December 31, 2010

from PreventDisease Website

 

Half of all the people who have ever survived to the age of 65 are living today.

  • Life expectancy is constantly improving but at what cost?

  • Are those added years more likely to be a time of disease and disability?

The mainstream media loves to report on how our extended lives are an amazing achievement for humankind.

 

And yet there's a paradox:

the aging population is widely seen as an impending disaster with many health problems.

There isn't going to be enough money for all these idle old people, we're constantly told; pensions are inadequate and our social care needs will ruin us. And if we're terrified for society at large, we're also terrified for ourselves.

We don't want to think about getting older, but we're obsessed with it.

 

This month alone, there have been several headlines:

  • the possibility of a new drug to slow down the aging process, based on work at Harvard with an enzyme, telomerase, that repairs damaged tissues in mice

  • the announcement of a new social grouping, the "club sandwich" generation, people aged 55 to 64 who are helping to look after not only elderly parents and children, but also grandchildren, as four-generation families become the norm

An analysis of government data has found that while life expectancy has steadily increased over the past decade, the prevalence of heart disease, stroke, cancer and diabetes has also increased, and disability has grown as well.

For example, in 1998 about 16 percent of men in their 70s had a mobility problem - that is, they failed one of four commonly used physical tests. By 2006, almost 25 percent failed at least one.

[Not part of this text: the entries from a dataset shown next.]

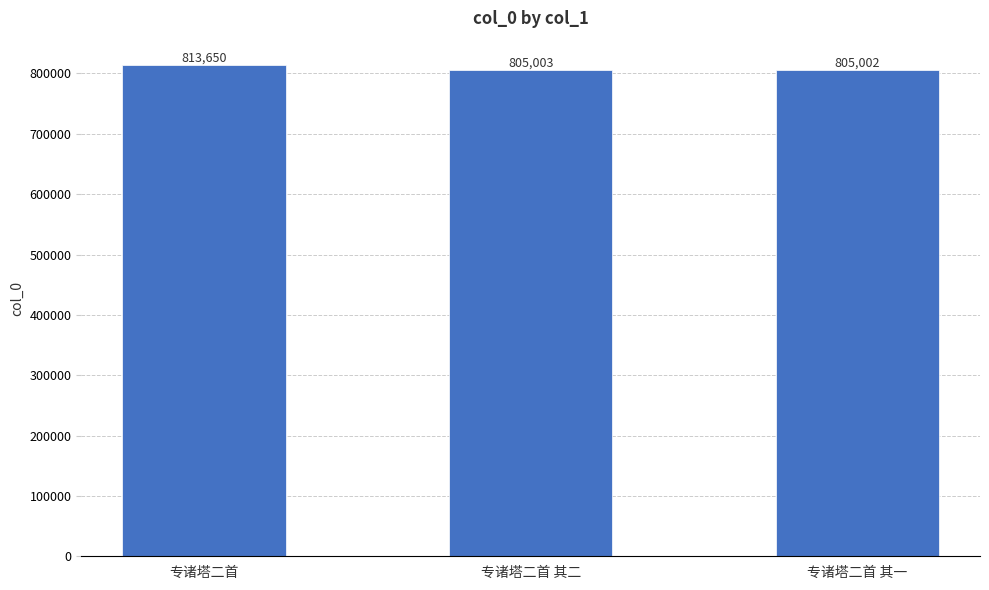

How many bars are there in total?

3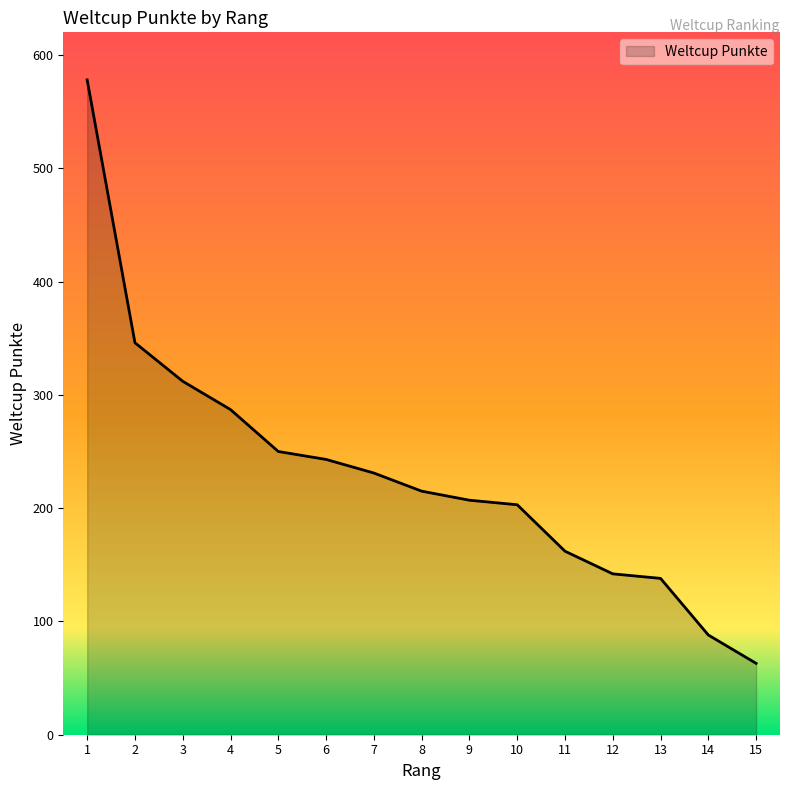

What is the minimum value shown in the chart?

63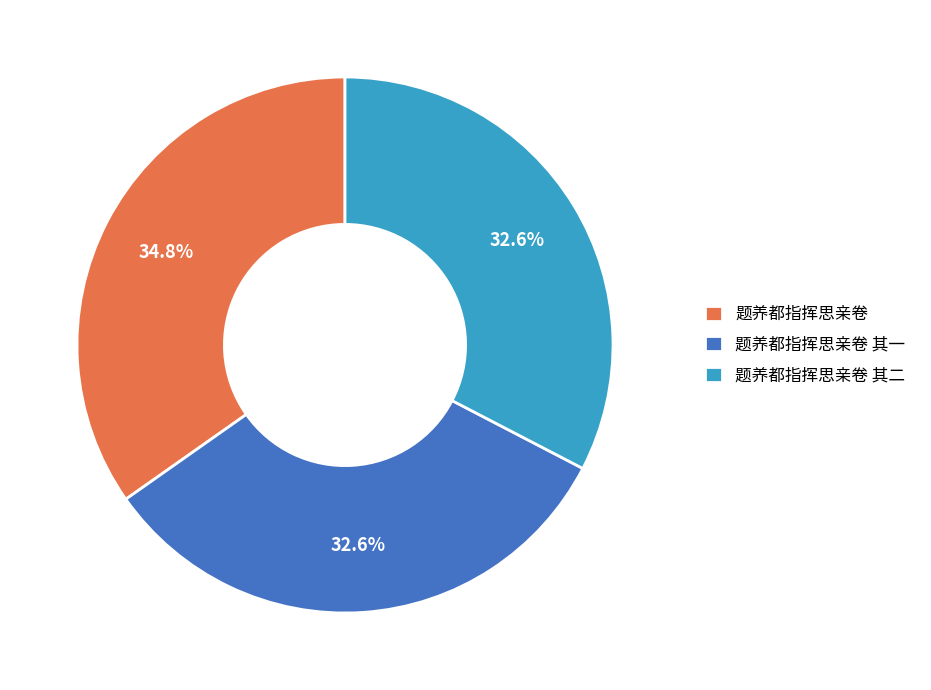

How much of the chart is everything except 题养都指挥思亲卷 其二?

67.4%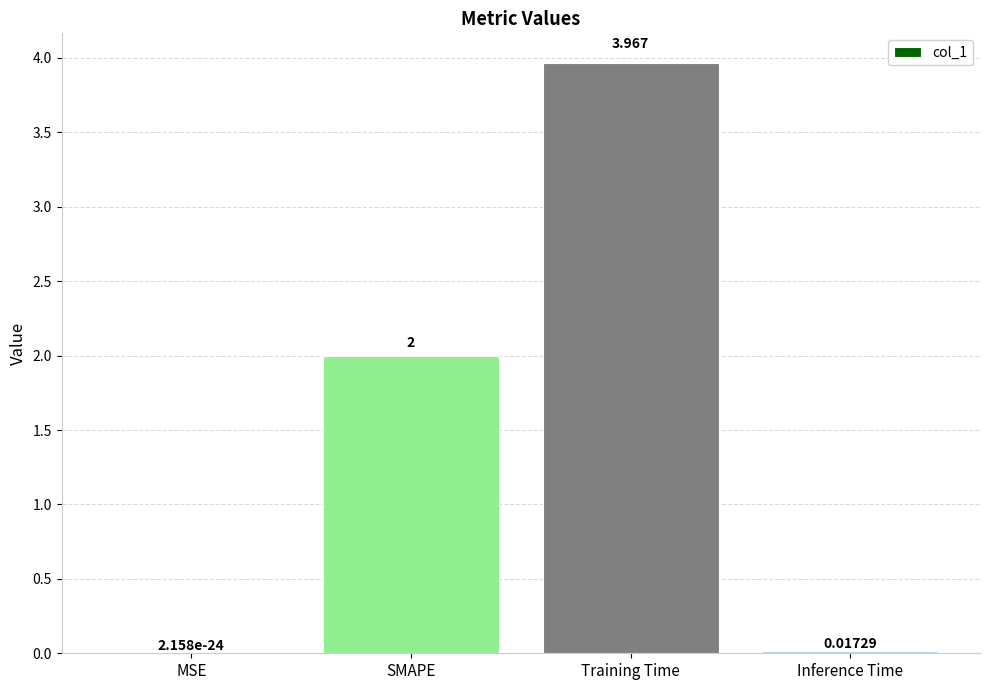

At which label is the value closest to 1?

Inference Time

It is not clear at what point you become part of the "aging population".

 

Some statisticians consider anyone over 50 an older person; if that is the case, then many of us are going to be old for half our lives. Lumping everyone together and talking in alarmist terms about the "aging population" seems rather neurotic, especially as we know that people actually become more diverse as they age.

 

In truth, it's not populations that age, it's people, and they do it at different rates and in very different ways.

 

You wouldn't think so, though, from the way that older consumers are ignored by marketing and advertising. Compared with the effort that goes into segmenting young consumers, identifying ever more nuanced tribes, the over–50s are dismissed as a homogeneous and not very interesting lump. Occasionally, there is some attempt to distinguish the young-old from the old-old, but neither group is seen as worth much effort.

 

Is insurance really the only thing older people aspire to spend their money on?

Writing in the January issue of The Journal of Gerontology B, the authors conclude that people live longer not because they are less likely to get sick, but because they survive longer with disease.

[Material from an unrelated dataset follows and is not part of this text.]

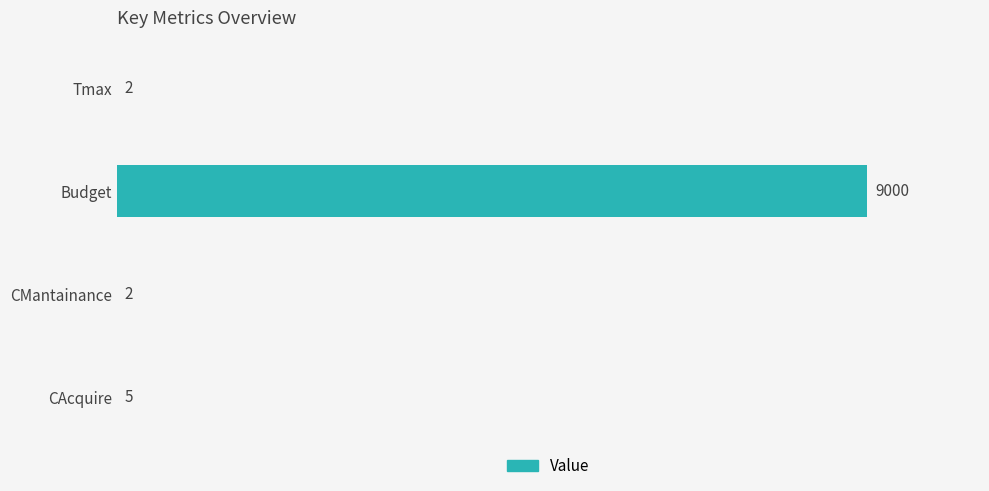

How many distinct data groups are displayed?

1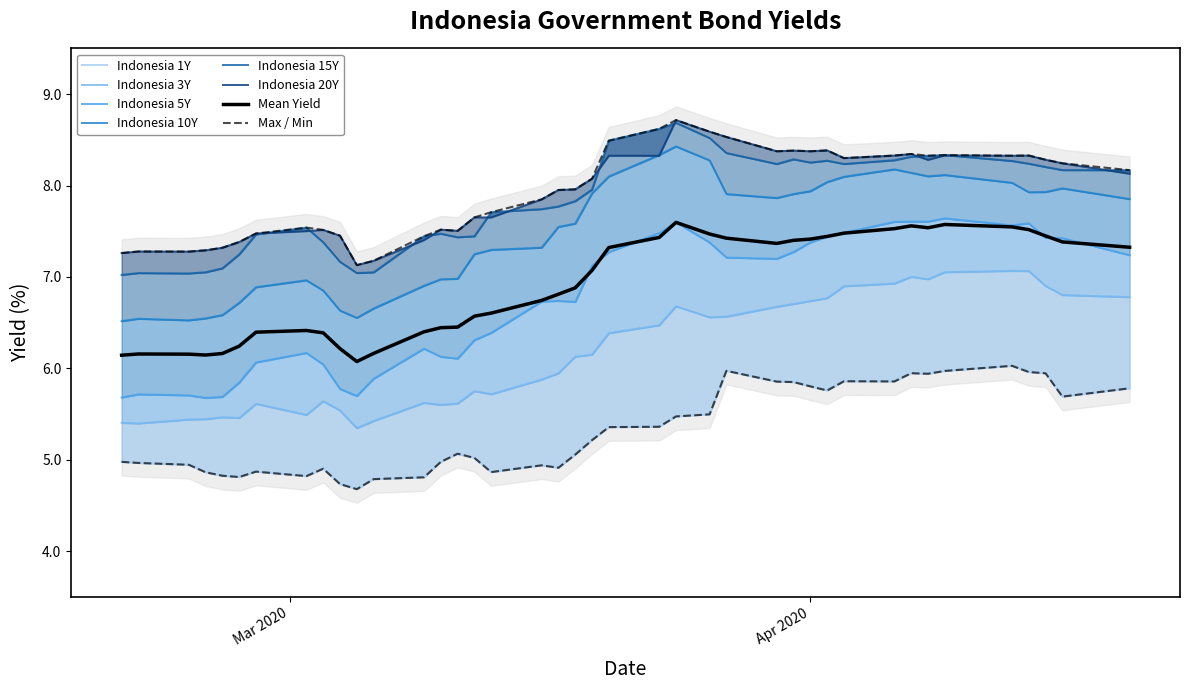

What is the lowest value of the Mean Yield series?

6.1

As a result, a 20-year-old man today can expect to live about a year longer than a 20-year-old in 1998, but will spend 1.2 years more with a disease, and 2 more years unable to function normally.

The lead author, Eileen M. Crimmins, a professor of gerontology at the University of Southern California, said that while we have been very successful in increasing the length of life, it comes at a cost.

“Longer life is what we want,” she said. “But we’re going to have to pay for it with more treatment of diseases and accommodations for disability.”

Life, it has been said, can only be lived forwards but can only be understood backwards.

 

The presence of large numbers of older people offers an opportunity for a better perspective on our lives.

  • Why work our longest hours at a time when our children are young?

  • Couldn't we take a longer view of the life course, one that would allow us to take gap years at any point, so as to take on caring responsibilities or voluntary work or go into further education?

It is not really a paradox, of course, that we are obsessed with aging at the same time as being scared of it.

 

We associate getting older with decline, so no wonder we want to believe that 60 is the new 40. It would be more helpful to think of it as the new 60. At least as interesting as the scientific research into various founts of youth are the neurological advances now demonstrating that there really is something in the idea that you gain wisdom as you age.

We need to take the wisdom we've acquired from empirical evidence we've experienced throughout our lives and apply it to our health.

 

We need to stop listening to doctors tell us about how our bodies work and start listening to ourselves.